After this strange incident, things settle into a routine on board the good ship Pequod. While they’re always on the lookout for Moby Dick, the crew has a job to do: hunting sperm whales, butchering them, and harvesting the sperm oil that they store in huge barrels in the hold.

Ishmael takes advantage of this lull in plot advancement to give the reader lots (lots) of contemporary background information about whale biology, the whaling industry, and sea voyages. The Pequod encounters other ships, which tell them the latest news about the White Whale. Oh yeah, and everyone discovers that Ahab has secretly smuggled an extra boat crew on board (led by a mysterious, demonic harpooneer named Fedallah) to help Ahab do battle with Moby Dick once they do find him.

Over the course of more than a year, the ship travels across the Atlantic, around the southern tip of Africa, through the Indian Ocean, among the islands of southeast Asia, into the Sea of Japan, and finally to the equator in the Pacific Ocean: Moby Dick’s home turf.

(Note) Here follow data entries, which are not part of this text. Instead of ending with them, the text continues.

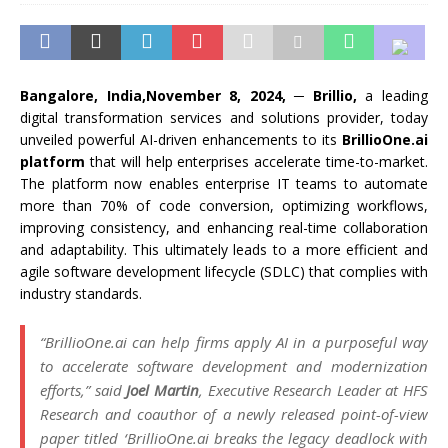
Bangalore, India,November 8, 2024,
─
Brillio,
a leading
digital transformation services and solutions provider, today
unveiled powerful AI-driven enhancements to its
BrillioOne.ai
platform
that will help enterprises accelerate time-to-market.
The platform now enables enterprise IT teams to automate
more than 70% of code conversion, optimizing workflows,
improving consistency, and enhancing real-time collaboration
and adaptability. This ultimately leads to a more efficient and
agile software development lifecycle (SDLC) that complies with
industry standards.
“BrillioOne.ai can help firms apply AI in a purposeful way
to accelerate software development and modernization
efforts,” said
Joel Martin
, Executive Research Leader at HFS
Research and coauthor of a newly released point-of-view
paper titled ‘BrillioOne.ai breaks the legacy deadlock with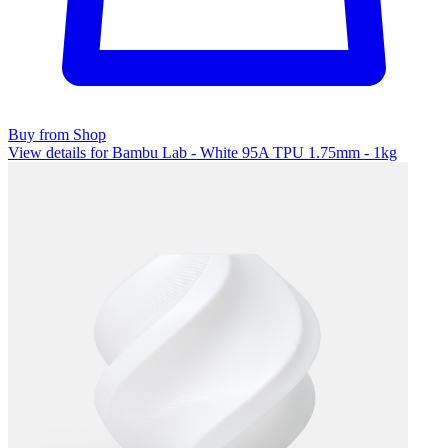
Buy from Shop
View details for Bambu Lab - White 95A TPU 1.75mm - 1kg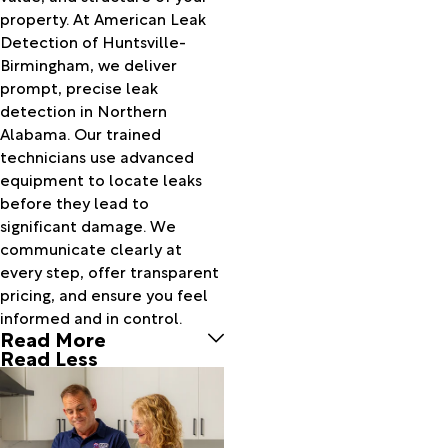
Bankston
property. At American Leak
Bear
Detection of Huntsville-
Creek
Birmingham, we deliver
Beaverton
prompt, precise leak
Belk
detection in Northern
Belle
Alabama. Our trained
Mina
technicians use advanced
Berry
equipment to locate leaks
Bessemer
before they lead to
Birmingham
significant damage. We
Blountsville
communicate clearly at
Boaz
every step, offer transparent
Boligee
pricing, and ensure you feel
Bon Air
informed and in control.
Read More
Bremen
Read Less
Brent
Bridgeport
Brierfield
Brilliant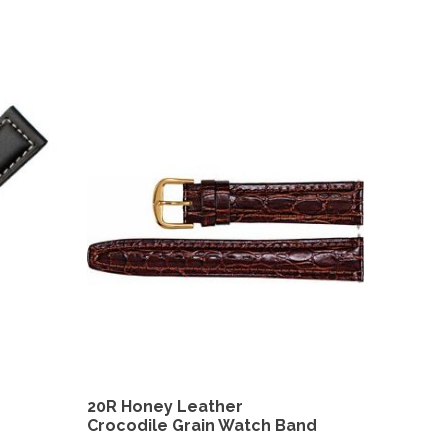
20R Honey Leather
Crocodile Grain Watch Band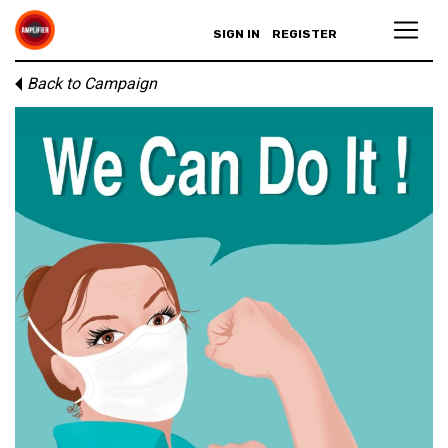
SIGN IN
REGISTER
Back to Campaign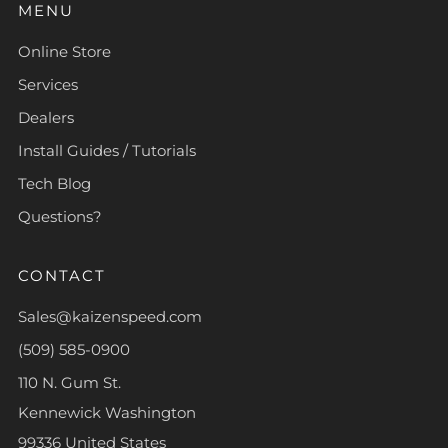
MENU
Online Store
Services
Dealers
Install Guides / Tutorials
Tech Blog
Questions?
CONTACT
Sales@kaizenspeed.com
(509) 585-0900
110 N. Gum St.
Kennewick Washington
99336 United States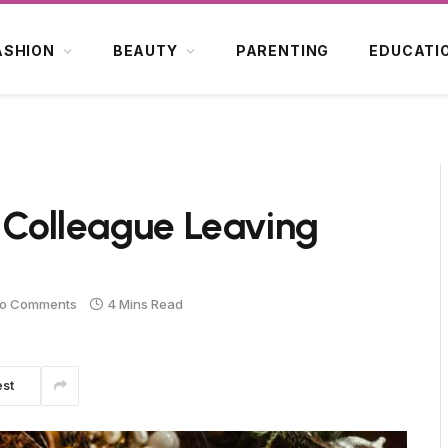
ASHION
BEAUTY
PARENTING
EDUCATI
k Colleague Leaving
o Comments
4 Mins Read
est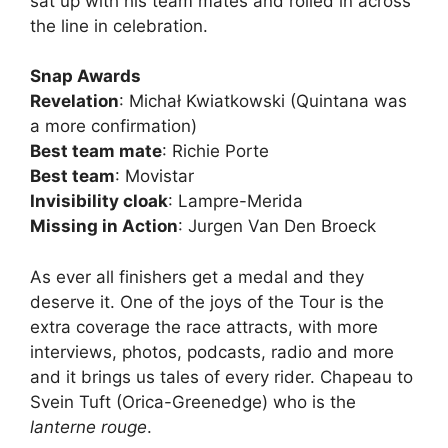
sat up with his team mates and rolled in across
the line in celebration.
Snap Awards
Revelation
: Michał Kwiatkowski (Quintana was
a more confirmation)
Best team mate
: Richie Porte
Best team
: Movistar
Invisibility cloak
: Lampre-Merida
Missing in Action
: Jurgen Van Den Broeck
As ever all finishers get a medal and they
deserve it. One of the joys of the Tour is the
extra coverage the race attracts, with more
interviews, photos, podcasts, radio and more
and it brings us tales of every rider. Chapeau to
Svein Tuft (Orica-Greenedge) who is the
lanterne rouge
.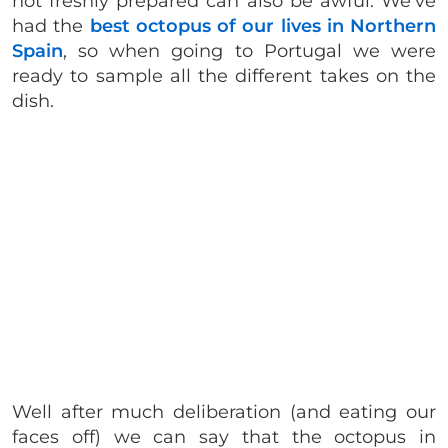
not freshly prepared can also be awful. We’ve
had the
best octopus of our lives in Northern
Spain
, so when going to Portugal we were
ready to sample all the different takes on the
dish.
Well after much deliberation (and eating our
faces off) we can say that the octopus in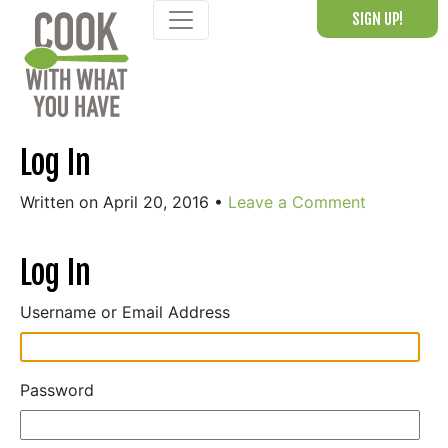
Skip
SIGN UP!
to
content
Log In
Written on April 20, 2016
•
Leave a Comment
Log In
Username or Email Address
Password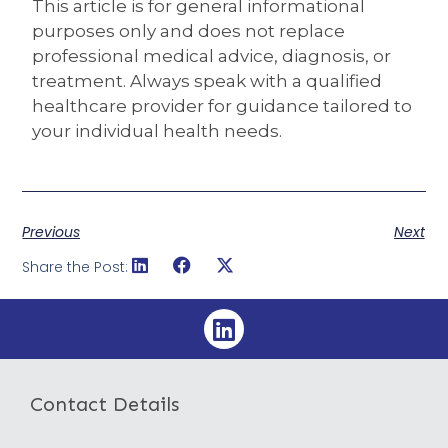
This article is for general informational
purposes only and does not replace
professional medical advice, diagnosis, or
treatment. Always speak with a qualified
healthcare provider for guidance tailored to
your individual health needs.
Previous
Next
Share the Post:
Contact Details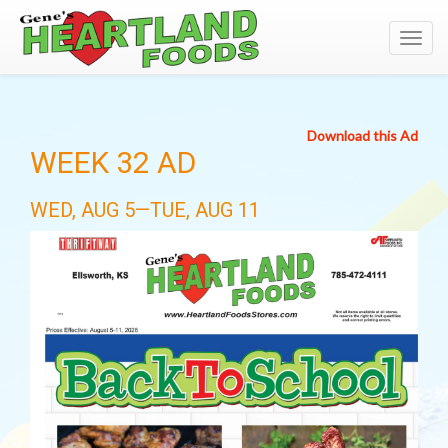
Toggl
navig
Download this Ad
WEEK 32 AD
WED, AUG 5—TUE, AUG 11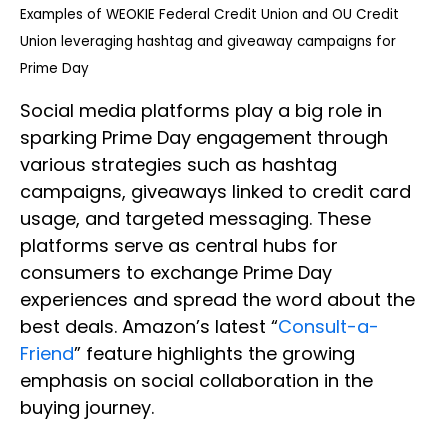
Examples of WEOKIE Federal Credit Union and OU Credit
Union leveraging hashtag and giveaway campaigns for
Prime Day
Social media platforms play a big role in
sparking Prime Day engagement through
various strategies such as hashtag
campaigns, giveaways linked to credit card
usage, and targeted messaging. These
platforms serve as central hubs for
consumers to exchange Prime Day
experiences and spread the word about the
best deals. Amazon’s latest “
Consult-a-
Friend
” feature highlights the growing
emphasis on social collaboration in the
buying journey.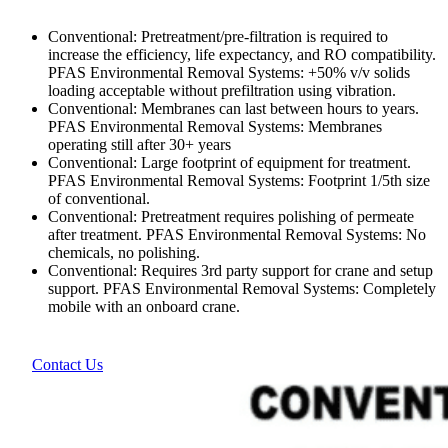
Conventional: Pretreatment/pre-filtration is required to
increase the efficiency, life expectancy, and RO compatibility.
PFAS Environmental Removal Systems: +50% v/v solids
loading acceptable without prefiltration using vibration.
Conventional: Membranes can last between hours to years.
PFAS Environmental Removal Systems: Membranes
operating still after 30+ years
Conventional: Large footprint of equipment for treatment.
PFAS Environmental Removal Systems: Footprint 1/5th size
of conventional.
Conventional: Pretreatment requires polishing of permeate
after treatment. PFAS Environmental Removal Systems: No
chemicals, no polishing.
Conventional: Requires 3rd party support for crane and setup
support. PFAS Environmental Removal Systems: Completely
mobile with an onboard crane.
Contact Us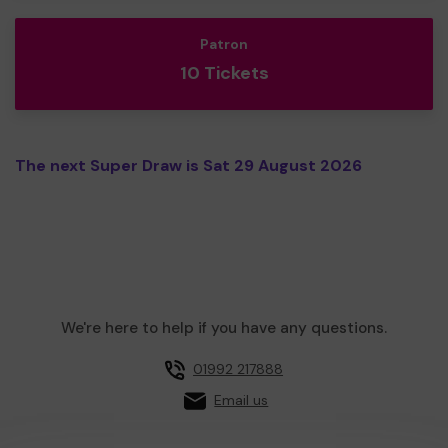
Patron
10 Tickets
The next Super Draw is Sat 29 August 2026
We're here to help if you have any questions.
01992 217888
Email us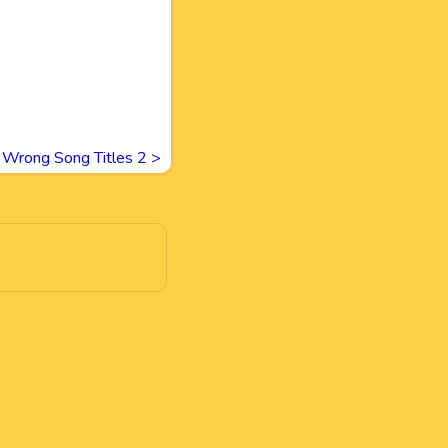
Wrong Song Titles 2
>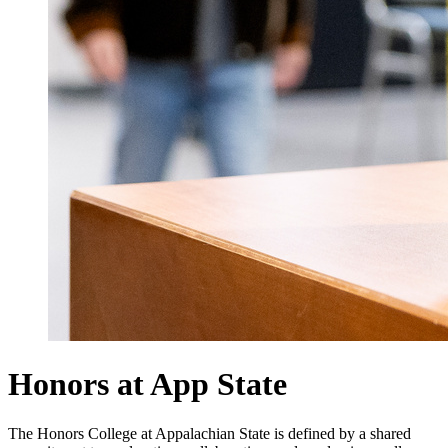
Honors at App State
The Honors College at Appalachian State is defined by a shared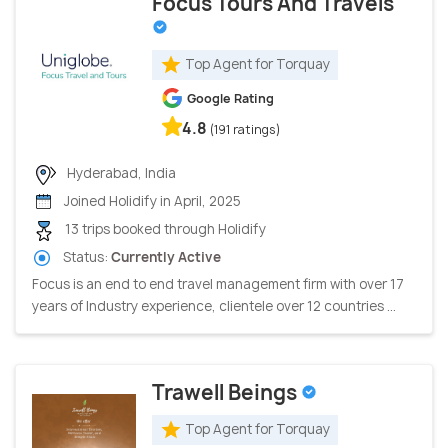
Focus Tours And Travels
Top Agent for Torquay
Google Rating
4.8
(191 ratings)
Hyderabad, India
Joined Holidify in April, 2025
13 trips booked through Holidify
Status:
Currently Active
Focus is an end to end travel management firm with over 17
years of Industry experience, clientele over 12 countries ...
Trawell Beings
Top Agent for Torquay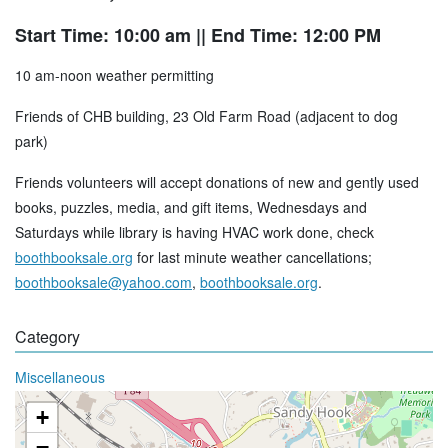
Start Time: 10:00 am
|| End Time: 12:00 PM
10 am-noon weather permitting
Friends of CHB building, 23 Old Farm Road (adjacent to dog
park)
Friends volunteers will accept donations of new and gently used
books, puzzles, media, and gift items, Wednesdays and
Saturdays while library is having HVAC work done, check
boothbooksale.org
for last minute weather cancellations;
boothbooksale@yahoo.com
,
boothbooksale.org
.
Category
Miscellaneous
+
−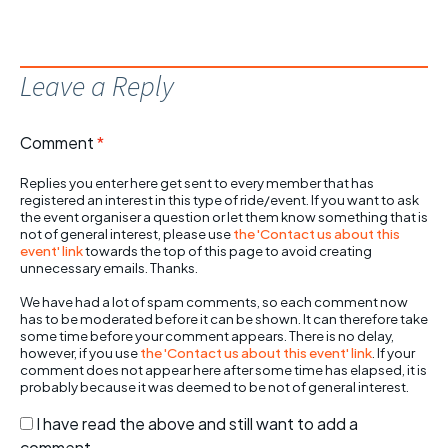
Leave a Reply
Comment
*
Replies you enter here get sent to every member that has
registered an interest in this type of ride/event. If you want to ask
the event organiser a question or let them know something that is
not of general interest, please use
the 'Contact us about this
event' link
towards the top of this page to avoid creating
unnecessary emails. Thanks.
We have had a lot of spam comments, so each comment now
has to be moderated before it can be shown. It can therefore take
some time before your comment appears. There is no delay,
however, if you use
the 'Contact us about this event' link
. If your
comment does not appear here after some time has elapsed, it is
probably because it was deemed to be not of general interest.
I have read the above and still want to add a
comment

Despite first mate Starbuck’s misgivings and a variety of bad omens (all the navigational instruments break, a typhoon tries to push the ship backwards, and the Pequod encounters other ships that have lost crewmembers to Moby Dick’s wrath), Ahab insists on continuing to pursue his single-minded revenge quest. In a parody of the Christian ceremony of baptism, he goes so far as to dip his specially forged harpoon in human blood—just so that he’ll have the perfect weapon with which to kill Moby Dick.

Finally, just when we think the novel’s going to end without ever seeing this famous White Whale, Ahab sights him and the chase is on. For three days, Ahab pursues Moby Dick, sending whaling boat after whaling boat after him—only to see each one wrecked by the indomitable whale. Finally, at the end of the third day, the White Whale attacks the ship itself, and the Pequod goes down with all hands.

Even while his ship is sinking, Ahab, in his whaling boat, throws his harpoon at Moby Dick one last time. He misses, catching himself around the neck with the rope and causing his own drowning/strangling death.

The only survivor of the destruction is Ishmael, who lives to tell the tale because he’s clinging to the coffin built for his pal Queequeg when the harpooneer seemed likely to die of a fever.